* **Written problem**: Copy out every line of the data below word for word, leaving out the pictures.

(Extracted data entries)

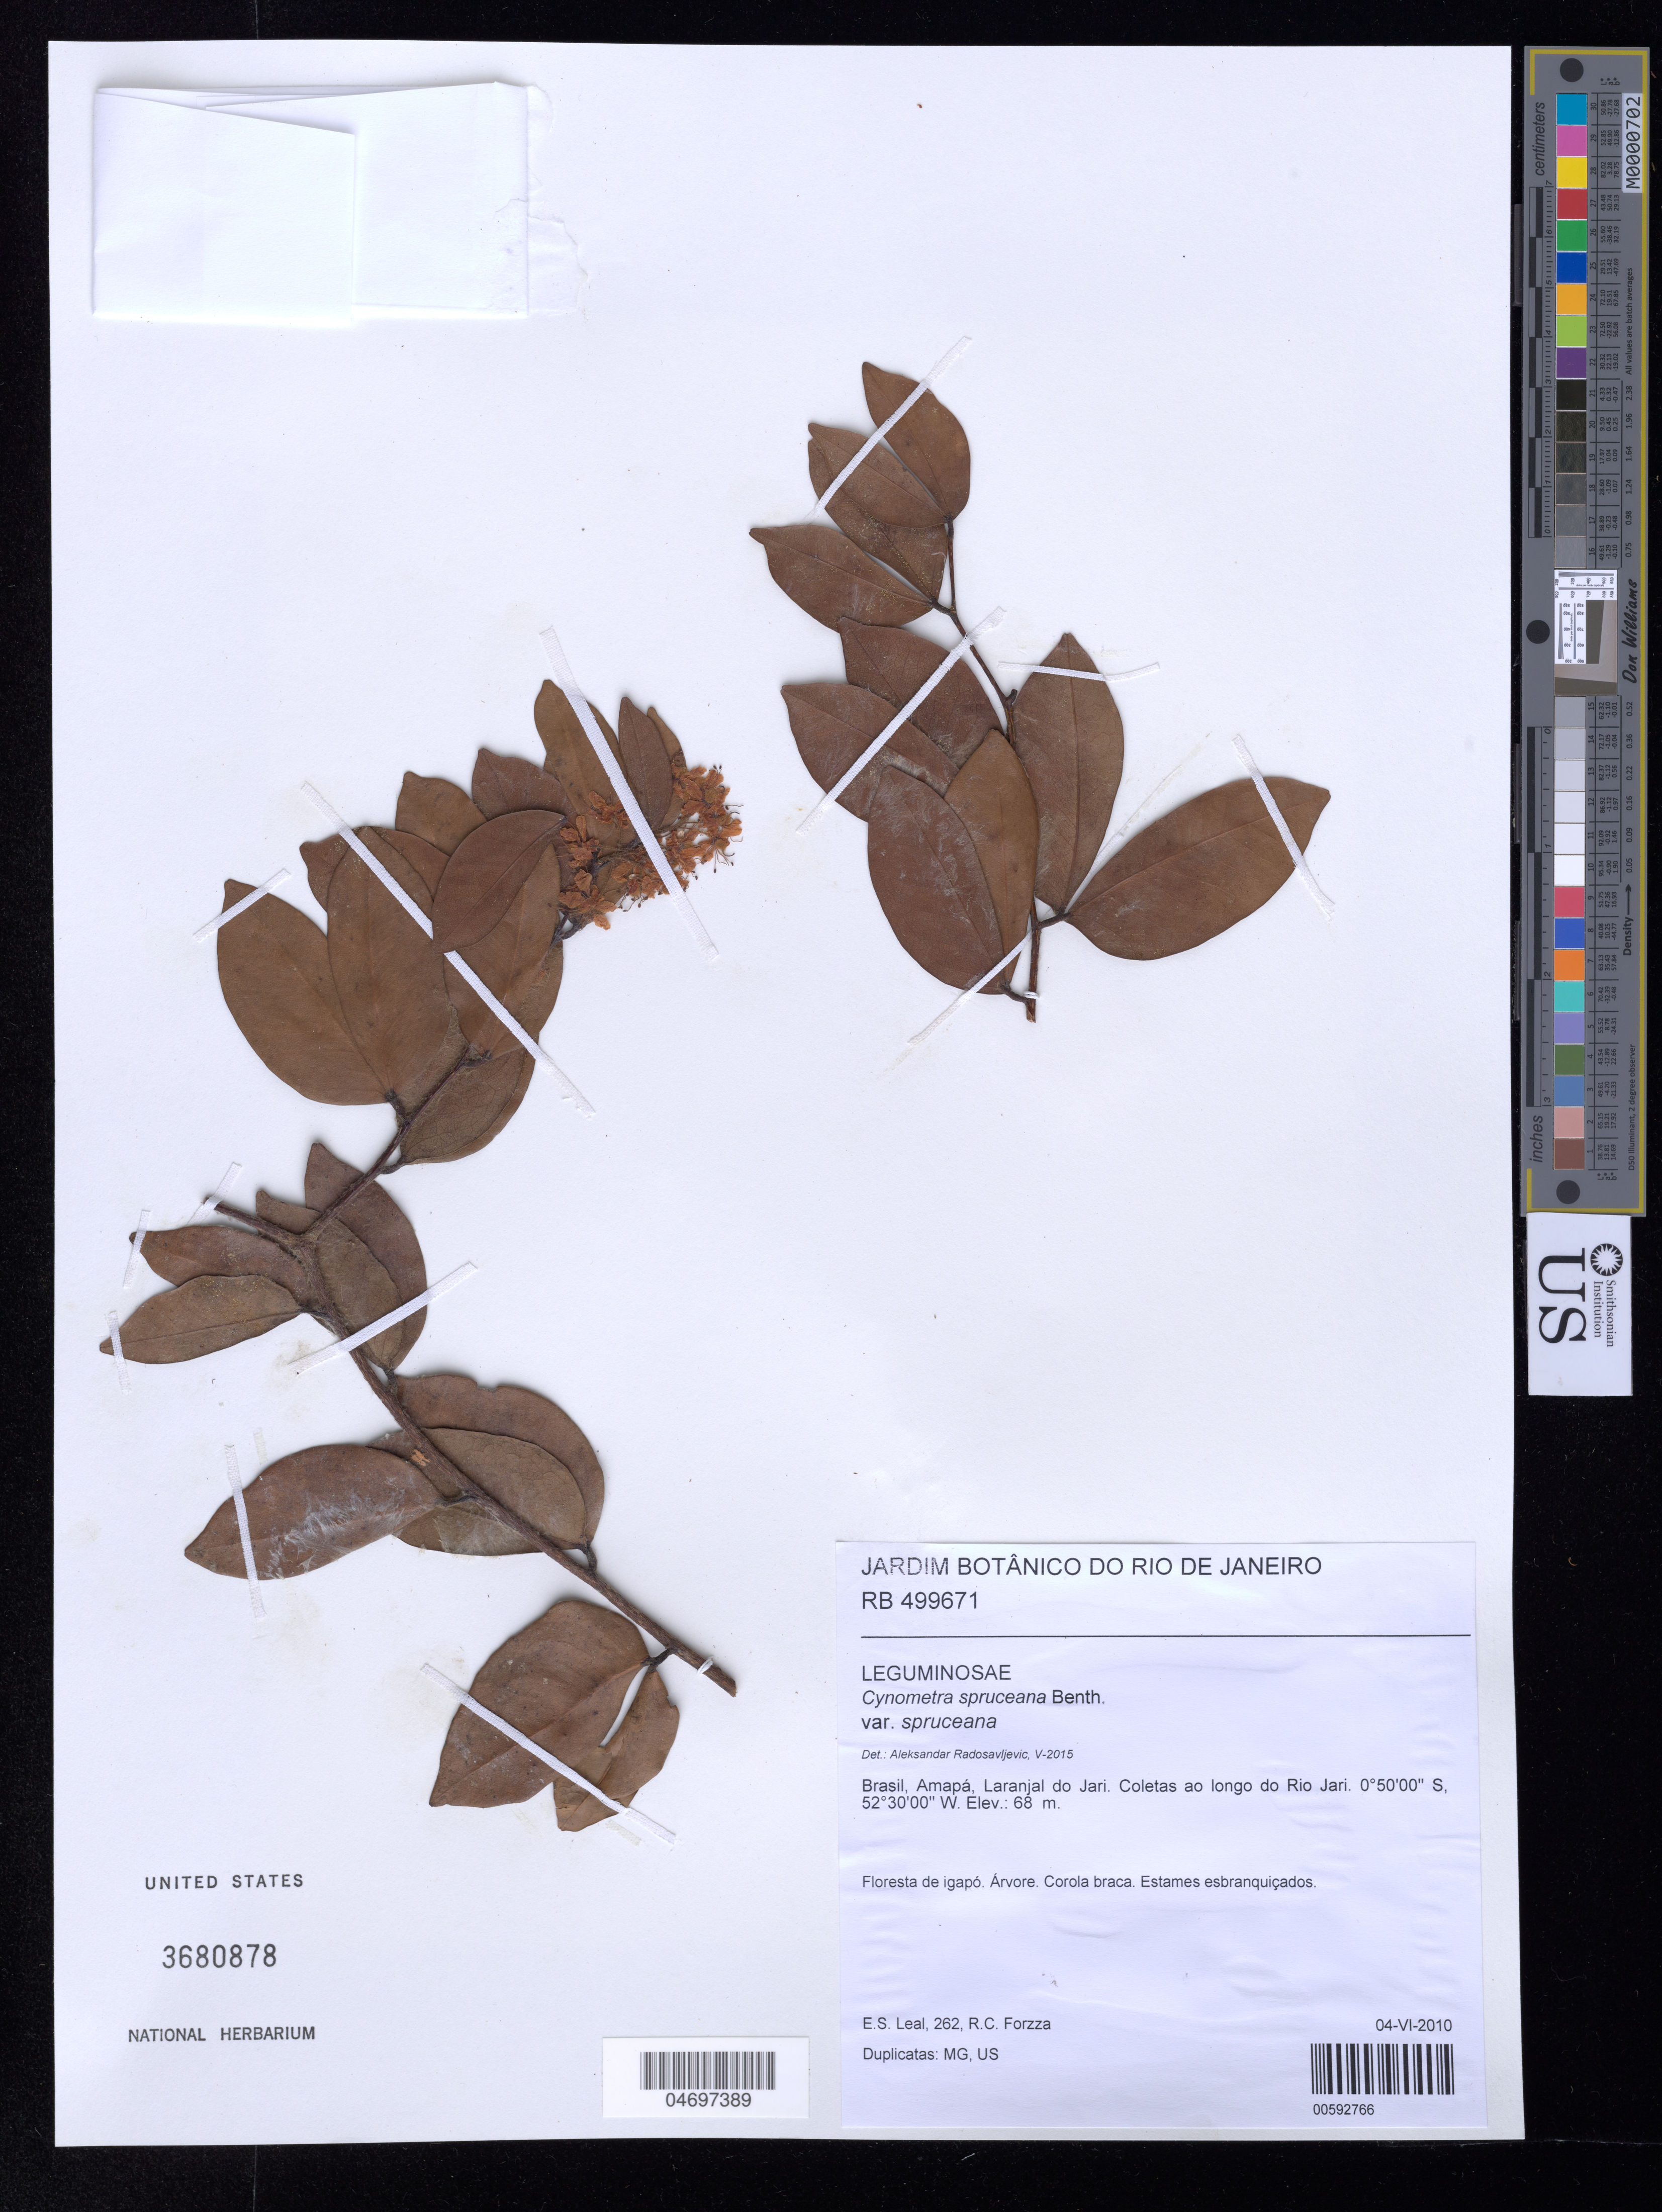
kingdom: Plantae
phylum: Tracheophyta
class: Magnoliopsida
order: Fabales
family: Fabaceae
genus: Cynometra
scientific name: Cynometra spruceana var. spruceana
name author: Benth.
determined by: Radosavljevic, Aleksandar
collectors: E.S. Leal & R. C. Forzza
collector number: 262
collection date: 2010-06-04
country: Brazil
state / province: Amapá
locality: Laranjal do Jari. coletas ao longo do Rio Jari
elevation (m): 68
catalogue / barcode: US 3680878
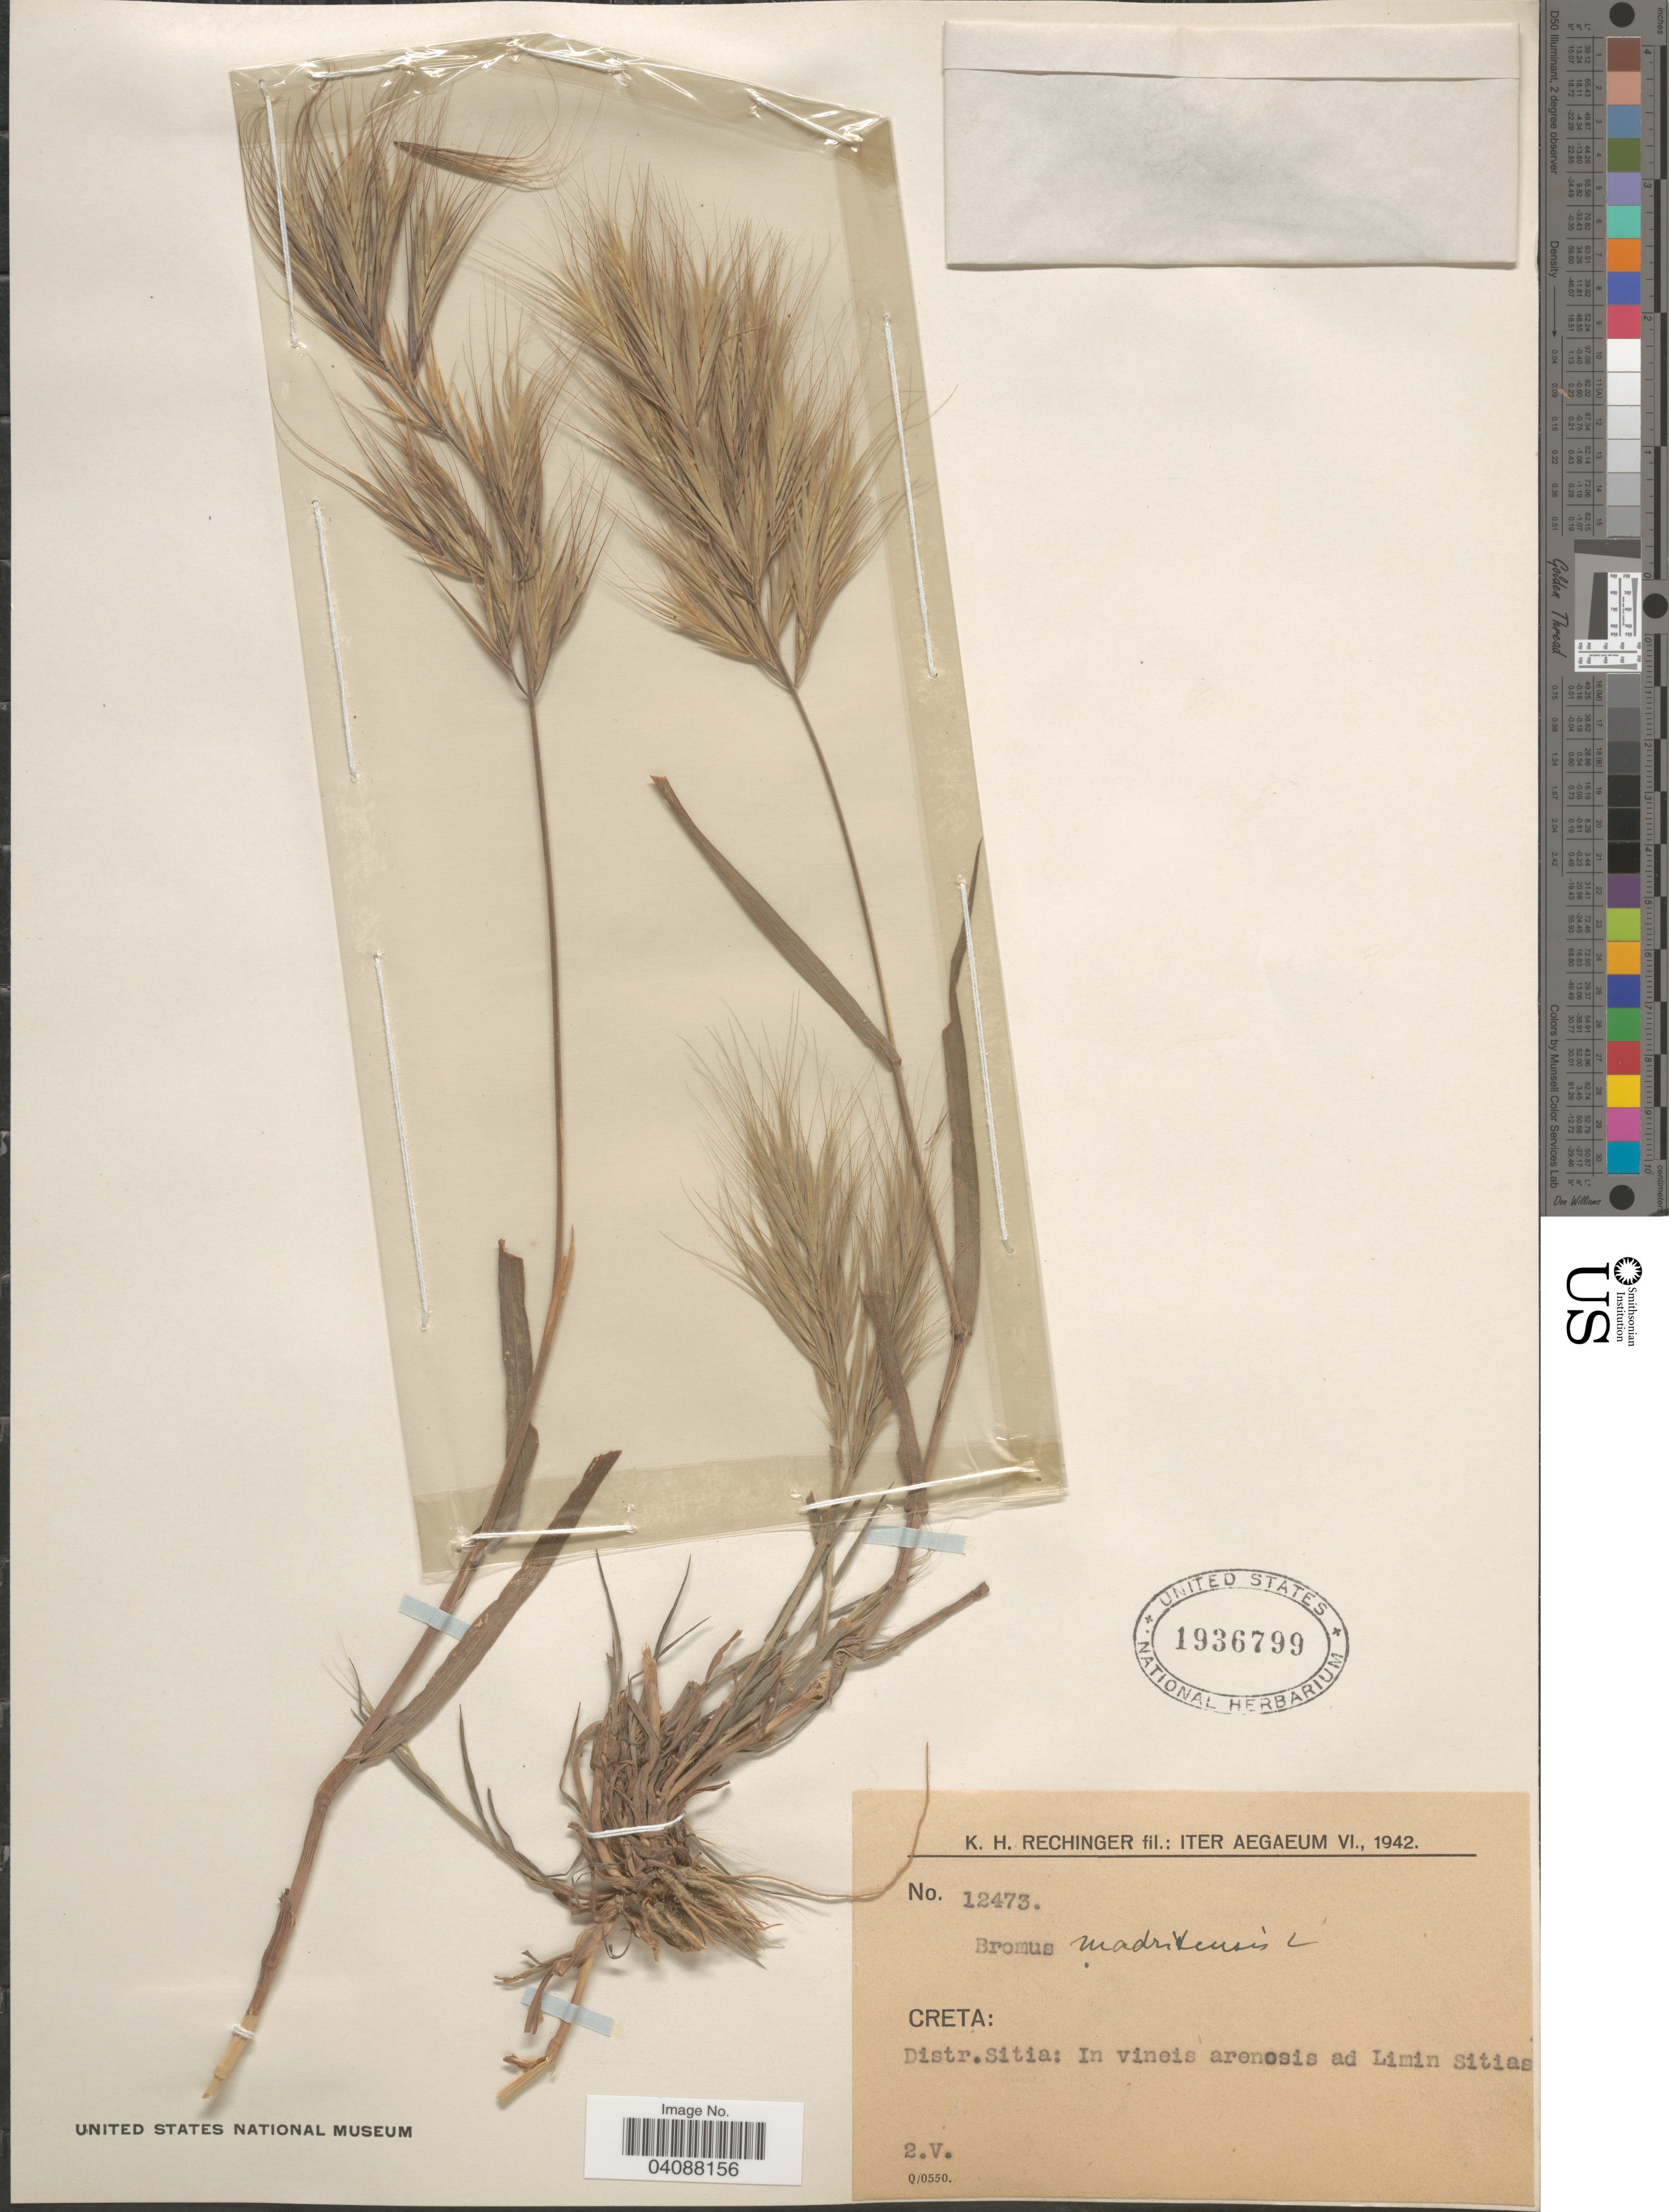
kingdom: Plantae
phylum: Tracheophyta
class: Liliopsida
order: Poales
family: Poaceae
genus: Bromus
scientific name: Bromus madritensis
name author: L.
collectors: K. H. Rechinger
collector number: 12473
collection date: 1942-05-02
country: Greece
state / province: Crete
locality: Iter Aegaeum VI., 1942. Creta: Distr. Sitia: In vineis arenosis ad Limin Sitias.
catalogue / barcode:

* **The output**:
kingdom: Plantae
phylum: Tracheophyta
class: Magnoliopsida
order: Fabales
family: Fabaceae
genus: Cynometra
scientific name: Cynometra spruceana var. spruceana
name author: Benth.
determined by: Radosavljevic, Aleksandar
collectors: E.S. Leal & R. C. Forzza
collector number: 262
collection date: 2010-06-04
country: Brazil
state / province: Amapá
locality: Laranjal do Jari. coletas ao longo do Rio Jari
elevation (m): 68
catalogue / barcode: US 3680878
kingdom: Plantae
phylum: Tracheophyta
class: Liliopsida
order: Poales
family: Poaceae
genus: Bromus
scientific name: Bromus madritensis
name author: L.
collectors: K. H. Rechinger
collector number: 12473
collection date: 1942-05-02
country: Greece
state / province: Crete
locality: Iter Aegaeum VI., 1942. Creta: Distr. Sitia: In vineis arenosis ad Limin Sitias.
catalogue / barcode:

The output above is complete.